Current costs of CAR T cell therapy would be $300,000-$500,000 dollars for a one-time treatment based on the current costs from companies offering it in clinical trials. Will that change in the future?

Avery: Specifically for your listeners/readers, the price tag of the CAR T cell therapy for pediatric leukemias is 475,000 dollars for a one-time treatment. Interestingly, the company who markets the drug offers a 30-day guarantee that if this drug does not work in 30 days, the patient does not pay for the therapy - and to my knowledge, this is the first company of its kind to make this offer.
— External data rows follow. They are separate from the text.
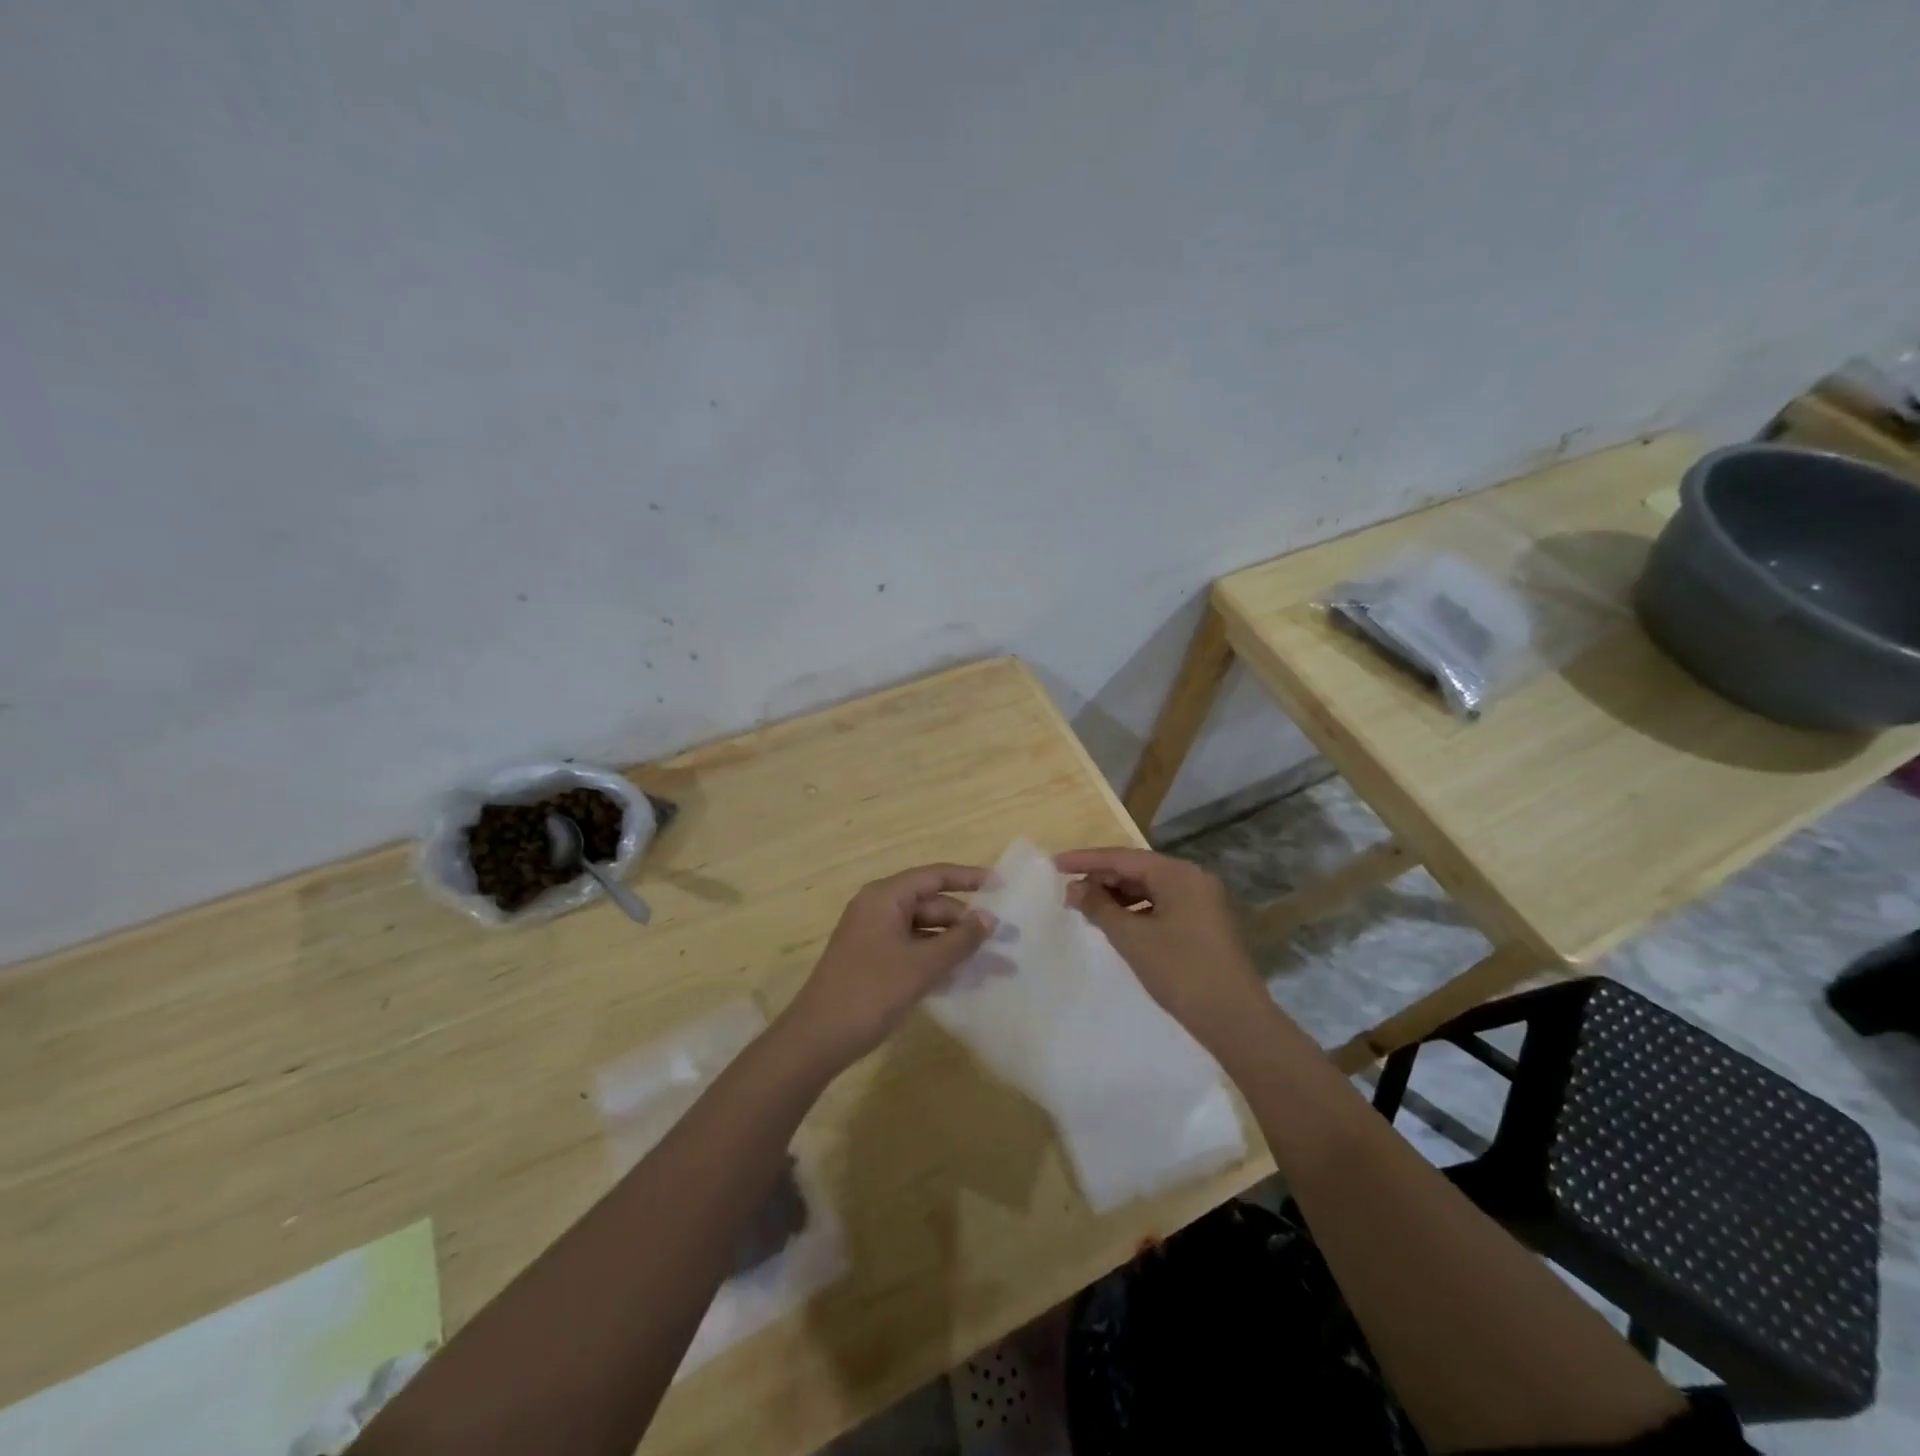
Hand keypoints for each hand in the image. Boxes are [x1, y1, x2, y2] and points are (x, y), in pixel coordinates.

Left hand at [780, 863, 993, 1070]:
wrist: (818, 1038)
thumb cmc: (871, 992)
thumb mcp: (922, 965)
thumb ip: (959, 940)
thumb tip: (989, 919)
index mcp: (885, 897)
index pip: (934, 876)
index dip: (969, 879)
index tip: (1002, 886)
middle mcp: (879, 908)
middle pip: (932, 905)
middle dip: (968, 922)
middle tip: (1005, 938)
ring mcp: (875, 936)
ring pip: (925, 930)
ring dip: (956, 945)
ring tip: (995, 962)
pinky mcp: (875, 961)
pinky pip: (914, 949)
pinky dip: (938, 958)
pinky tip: (966, 975)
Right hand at [1056, 847, 1270, 1052]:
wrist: (1236, 1020)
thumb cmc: (1181, 972)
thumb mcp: (1132, 938)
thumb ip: (1099, 907)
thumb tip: (1074, 888)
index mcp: (1178, 874)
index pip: (1122, 858)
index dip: (1085, 860)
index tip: (1055, 864)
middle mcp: (1192, 879)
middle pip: (1137, 869)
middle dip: (1101, 879)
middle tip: (1067, 890)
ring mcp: (1202, 901)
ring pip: (1149, 888)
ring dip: (1117, 896)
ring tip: (1086, 908)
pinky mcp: (1204, 923)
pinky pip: (1162, 905)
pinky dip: (1136, 910)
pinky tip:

For adults with lymphoma, these therapies fall in the 300,000 dollar range, so it's a little cheaper for adults, but there is no guarantee for that patient population.

There definitely needs to be efforts to make these therapies cheaper. I think that some of that will come from other companies working in the field, from competition, and this will drive down costs, but so will improvements in manufacturing.

Having a CAR T cell product that can treat multiple patients using some of the gene editing technologies like CRISPR would also drive down costs because you can take what is now a personalized treatment into something that's more applicable for many patients. You can make a large bank of cells that can treat dozens of patients.

But it's very important I think, for cancer treatment, to ensure that patients aren't left with a financial toxicity of treatment.

Minu: I agree. I think you are right in saying that apart from other areas which contribute to the cost, manufacturing and technology is maybe an area that can actually be helped by CRISPR, or even just by improving access to CRISPR, because once that process gets streamlined, the costs should automatically go down. It would be interesting to see how CRISPR influences that in the future, or how in general immunotherapy costs go down in the future.